Now, I’m sitting at the edge of the Atlantic taking in the vastness of the ocean. It accurately portrays the wealth of knowledge the human body has to offer and now I hold about a coffee cup’s worth of it. The strangest thing has happened in this first year of medical school. I have changed and I call tell. The change didn’t come from being blasted with information, like trying to drink from a fire hydrant and just getting blown over instead, it wasn’t the indoctrination into the medical world, honestly I don’t know what it was other than time, but I’m different. I think I have actually grown up.

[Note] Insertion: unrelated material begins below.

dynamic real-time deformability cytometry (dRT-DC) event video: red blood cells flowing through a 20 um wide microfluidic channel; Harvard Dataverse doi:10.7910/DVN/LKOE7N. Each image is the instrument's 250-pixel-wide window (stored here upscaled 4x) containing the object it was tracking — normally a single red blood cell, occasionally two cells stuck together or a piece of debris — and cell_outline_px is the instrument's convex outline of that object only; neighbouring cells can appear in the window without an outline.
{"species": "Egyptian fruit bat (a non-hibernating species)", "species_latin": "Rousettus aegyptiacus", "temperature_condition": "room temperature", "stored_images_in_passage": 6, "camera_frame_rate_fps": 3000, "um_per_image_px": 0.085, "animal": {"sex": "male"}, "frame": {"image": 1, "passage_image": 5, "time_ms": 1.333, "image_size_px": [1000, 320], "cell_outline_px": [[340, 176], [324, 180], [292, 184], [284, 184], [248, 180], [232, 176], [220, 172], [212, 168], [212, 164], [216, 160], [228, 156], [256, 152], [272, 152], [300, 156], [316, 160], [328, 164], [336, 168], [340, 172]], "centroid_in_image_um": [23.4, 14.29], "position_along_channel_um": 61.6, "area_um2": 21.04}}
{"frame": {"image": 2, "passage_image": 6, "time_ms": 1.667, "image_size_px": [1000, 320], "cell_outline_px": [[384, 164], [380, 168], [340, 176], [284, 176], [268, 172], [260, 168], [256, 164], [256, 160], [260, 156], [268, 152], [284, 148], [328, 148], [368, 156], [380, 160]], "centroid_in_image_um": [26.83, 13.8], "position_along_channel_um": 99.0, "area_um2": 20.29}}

My last standardized patient I only practiced for about 2 days before. This is a major change from the 2 weeks I agonized over how to do my first one. I was much more confident, I remembered my pen and my exam flowed rather nicely. Ha, and believe it or not, I diagnosed my patient correctly! Not to mention ordered the right tests and medications for him. The physician who reviewed my tape with me actually stopped to ask me what kind of medicine I wanted to go into. When I told her probably family med she smiled and said that’s what she thought because it fits me. Some how since August a major change has taken place. I’m no longer so fearful of med school, I’ve figured out how to study and have fun, and somewhere in there I learned to act like a physician. Maybe that’s why I feel different. I’ve learned to live on my own and I like it now. I think as crazy as it sounds that God is actually making me into the person He wants me to be. ;-) ok I know, we all know of course He does that. So why am I so in awe of what He has done in me? So many days I just wanted to be at this place. Confident in what I had learned, confident in who I am, knowing how much to study and how much to relax and take a break. But the process is slow, and it must be for the reward to be so great. I just can’t wait to see where He takes me in the next 6 years, especially if I’ve grown so much this year.

But do you know what makes this even more of God and just plane amazing? This first year started out so difficult I began to wonder how could I ever live over seas and serve those who are in most need? I mean it was a struggle! So much so that I could barely get through my classes and I certainly wasn’t being useful for anything! I really began to doubt if God had really called me to serve Him in other country. I knew He would not call me to anything that he would not supply what I needed to obey, so on faith I continued on. Through this process I learned to not plan the future as I so often try to do. I must be content with where I am and what God has for me now. Yes, He has given me the heart to sever over-seas, but I’m not going to say in what way He wants me to server or when He wants me to do so. I am going to worry about today and if the day comes where He tells me to leave, with joy I will do so knowing He will guide me every step. And if that day never comes, with joy I will serve Him wherever He puts me for as long as He says so.

So I guess in short, it has taken a year, but I finally feel like student doctor Ogle, I feel like an adult ready to be used. Ready to ‘be’ right where I am.